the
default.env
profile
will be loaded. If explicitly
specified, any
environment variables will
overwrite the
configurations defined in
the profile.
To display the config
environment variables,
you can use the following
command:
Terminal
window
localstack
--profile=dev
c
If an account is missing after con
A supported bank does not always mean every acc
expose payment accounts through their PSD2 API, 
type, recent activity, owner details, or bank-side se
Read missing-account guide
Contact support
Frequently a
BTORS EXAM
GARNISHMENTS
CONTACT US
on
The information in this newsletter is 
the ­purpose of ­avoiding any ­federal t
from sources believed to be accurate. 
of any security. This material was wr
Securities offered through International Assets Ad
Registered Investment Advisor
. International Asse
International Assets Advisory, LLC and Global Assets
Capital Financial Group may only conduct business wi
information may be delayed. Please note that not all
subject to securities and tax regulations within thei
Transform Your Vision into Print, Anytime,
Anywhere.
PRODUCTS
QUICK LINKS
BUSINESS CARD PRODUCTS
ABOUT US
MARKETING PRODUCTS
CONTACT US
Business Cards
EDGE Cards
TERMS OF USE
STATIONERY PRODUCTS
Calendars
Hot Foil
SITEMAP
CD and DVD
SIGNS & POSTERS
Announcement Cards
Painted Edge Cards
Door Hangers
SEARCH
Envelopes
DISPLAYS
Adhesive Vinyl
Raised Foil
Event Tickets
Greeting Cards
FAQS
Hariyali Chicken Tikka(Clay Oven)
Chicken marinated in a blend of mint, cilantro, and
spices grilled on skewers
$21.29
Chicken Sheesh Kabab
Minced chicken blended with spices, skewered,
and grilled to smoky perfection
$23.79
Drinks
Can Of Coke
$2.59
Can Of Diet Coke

= = = = =

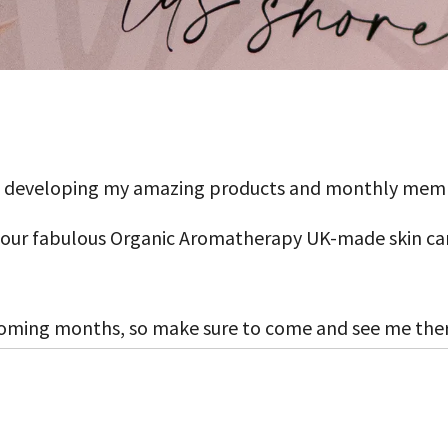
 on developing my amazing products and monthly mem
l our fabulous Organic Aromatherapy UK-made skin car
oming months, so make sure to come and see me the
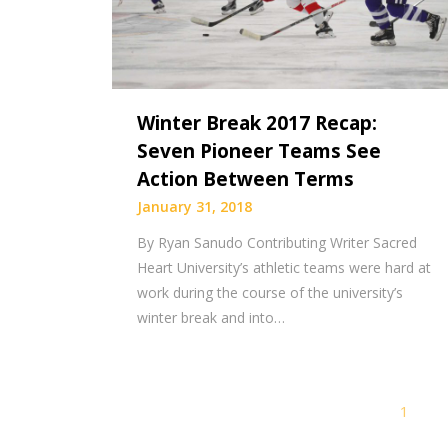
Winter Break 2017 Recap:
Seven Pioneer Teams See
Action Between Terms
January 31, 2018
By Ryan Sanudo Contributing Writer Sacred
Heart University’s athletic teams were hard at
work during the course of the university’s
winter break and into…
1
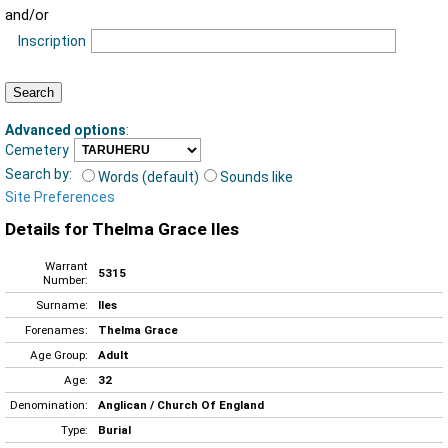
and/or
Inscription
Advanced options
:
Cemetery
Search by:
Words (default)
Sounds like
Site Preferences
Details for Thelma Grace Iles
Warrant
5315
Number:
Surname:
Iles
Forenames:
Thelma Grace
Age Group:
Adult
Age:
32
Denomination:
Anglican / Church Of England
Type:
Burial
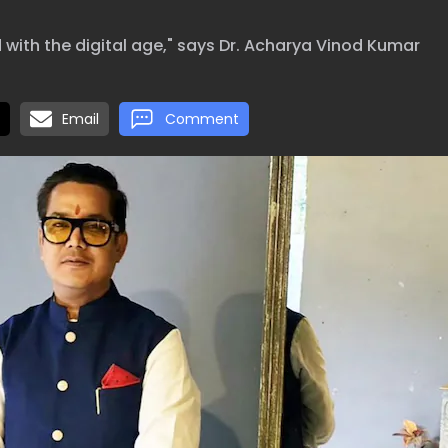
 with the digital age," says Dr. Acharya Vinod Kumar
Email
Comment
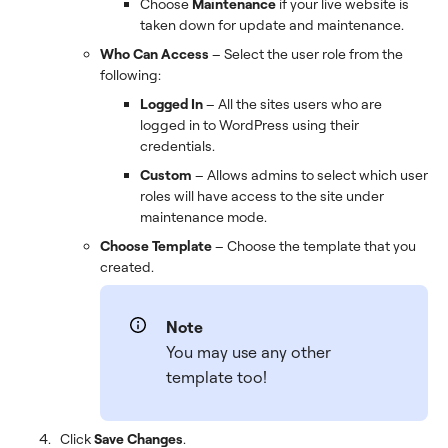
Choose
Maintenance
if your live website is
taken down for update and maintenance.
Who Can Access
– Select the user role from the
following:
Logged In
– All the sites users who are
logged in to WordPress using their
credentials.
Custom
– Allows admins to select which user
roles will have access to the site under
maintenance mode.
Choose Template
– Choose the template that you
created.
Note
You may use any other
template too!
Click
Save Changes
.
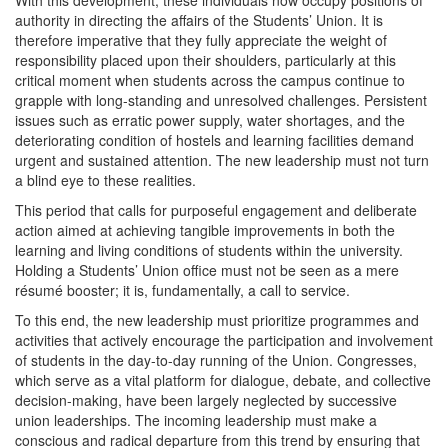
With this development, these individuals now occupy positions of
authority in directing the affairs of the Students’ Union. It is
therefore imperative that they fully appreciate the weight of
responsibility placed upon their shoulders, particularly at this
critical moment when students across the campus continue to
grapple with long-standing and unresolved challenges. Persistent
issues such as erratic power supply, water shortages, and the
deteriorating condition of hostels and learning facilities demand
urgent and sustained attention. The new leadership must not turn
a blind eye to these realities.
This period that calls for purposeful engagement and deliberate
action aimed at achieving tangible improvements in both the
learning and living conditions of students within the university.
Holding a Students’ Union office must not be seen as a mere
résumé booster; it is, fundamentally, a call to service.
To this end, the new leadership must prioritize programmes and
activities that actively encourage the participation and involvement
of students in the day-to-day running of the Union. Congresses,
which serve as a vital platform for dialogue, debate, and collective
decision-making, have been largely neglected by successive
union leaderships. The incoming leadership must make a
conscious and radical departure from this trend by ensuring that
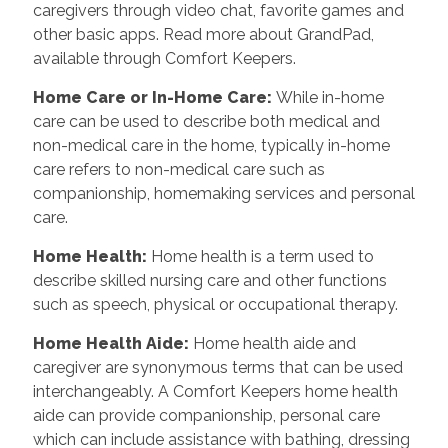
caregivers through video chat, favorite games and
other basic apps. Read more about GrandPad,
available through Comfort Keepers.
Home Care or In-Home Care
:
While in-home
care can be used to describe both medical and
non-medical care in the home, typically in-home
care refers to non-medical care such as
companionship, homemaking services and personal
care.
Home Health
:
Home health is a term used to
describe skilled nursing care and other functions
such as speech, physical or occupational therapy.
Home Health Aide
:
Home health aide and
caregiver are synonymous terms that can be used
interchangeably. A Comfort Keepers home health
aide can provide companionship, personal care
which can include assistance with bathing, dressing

= = = = =

● **What this task involves**:
Quote word for word the stretch of lines in the items above, from the line containing "caregivers through video" through the line containing "non-medical care in", including both of those lines.

● **Output for this exercise**:
caregivers through video chat, favorite games and
other basic apps. Read more about GrandPad,
available through Comfort Keepers.
Home Care or In-Home Care
:
While in-home
care can be used to describe both medical and
non-medical care in the home, typically in-home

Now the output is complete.